Unlike wasps, bees are not deemed to be a nuisance and will rarely sting unless threatened. There are over 250 kinds of bees in Britain. The most familiar bumble bees and honey bees (pictured above) live in colonies and belong to a group known as the social bees. The majority of other species do not live in colonies and are solitary bees.
These are to be found in many gardens during Spring and Summer but go largely unobserved. Common species include the masonry, mining and leaf cutter bees. Solitary bees do not swarm and are unlikely to sting unless they are handled or their nest disturbed
The female is often seen constructing a tiny tunnel in a wall normally in the pointing between the bricks where she lays a single egg.
There is no treatment, the only answer is to repoint the area after the new adult bee emerges.
They are brown and yellow in colour and smaller than the bumble bee. They are the species kept by man in hives from which honey and wax are made. The numbers can vary in a colony from 40 – 50,000 at the height of the season in July. Those born at the end of summer however survive the winter living on stored honey
If a hive is overcrowded, bees may emerge in a dense cloud and headed by the queen, settle on a branch or tree.

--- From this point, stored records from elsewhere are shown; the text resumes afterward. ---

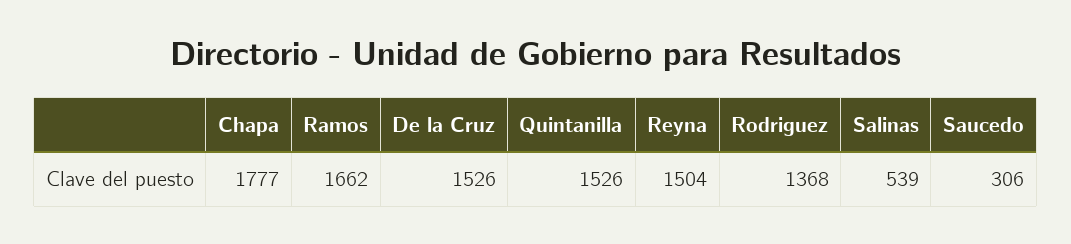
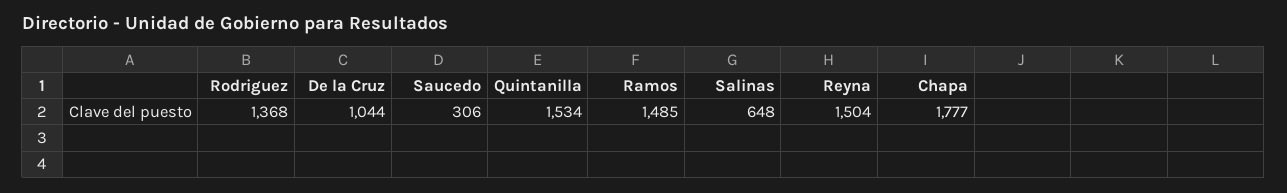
Ramos: 1662 -> 1485
De la Cruz: 1526 -> 1044
Quintanilla: 1526 -> 1534
Salinas: 539 -> 648

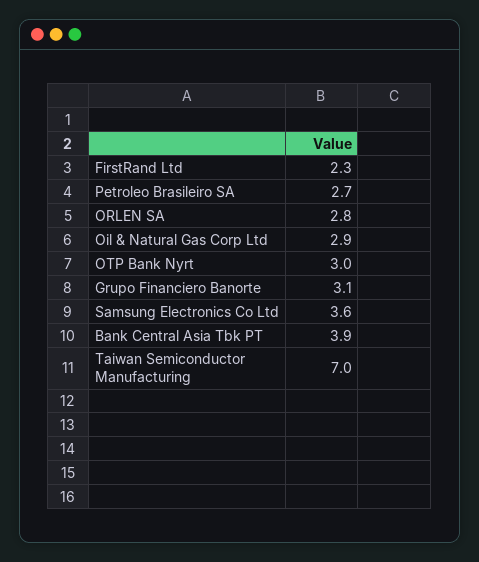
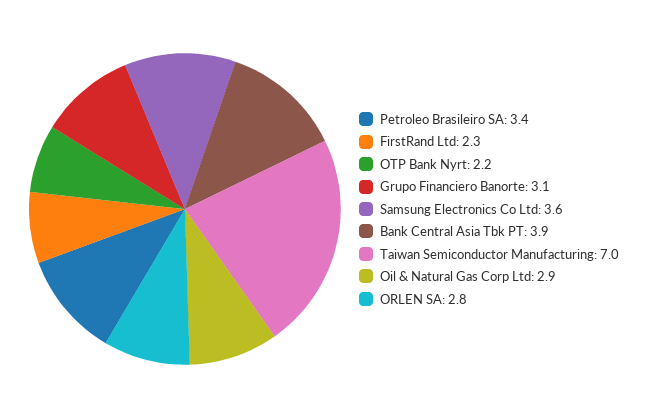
Petroleo Brasileiro SA: 2.7 -> 3.4
OTP Bank Nyrt: 3 -> 2.2

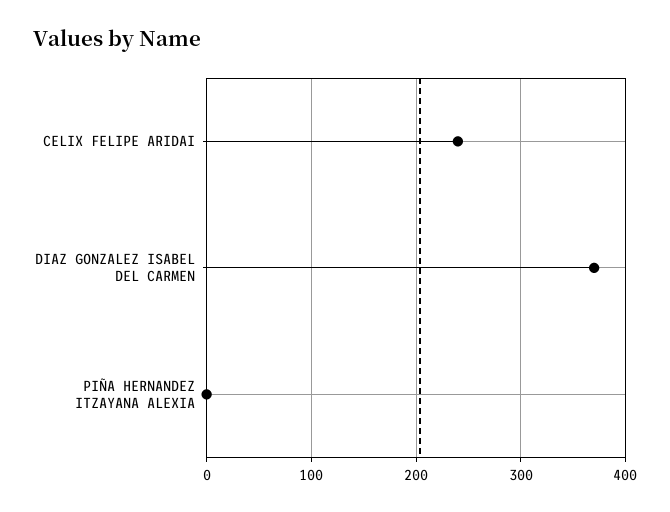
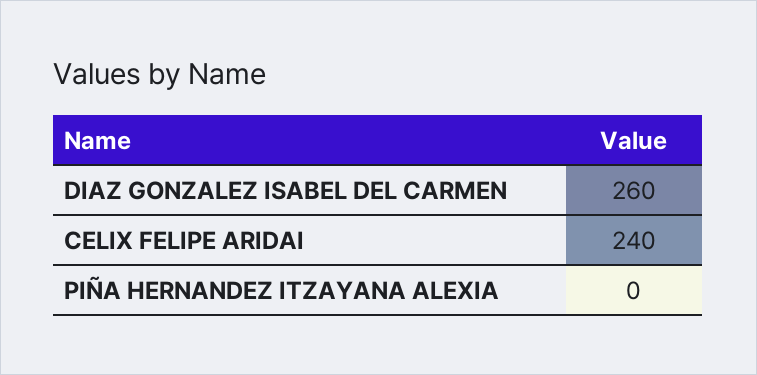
DIAZ GONZALEZ ISABEL DEL CARMEN: 370 -> 260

If left, scout bees will eventually find a sheltered situation and start a new colony
Larger and rounder than honey bees and often they produce a deep buzzing sound. Bumble bees build small round grass nests, often under buildings or in holes in the ground. They do not swarm nor do they sting unless the nest is disturbed. If at all possible, bumble bee nests should be left undisturbed for at the end of the Summer all bees except the queen will die and the nest is abandoned.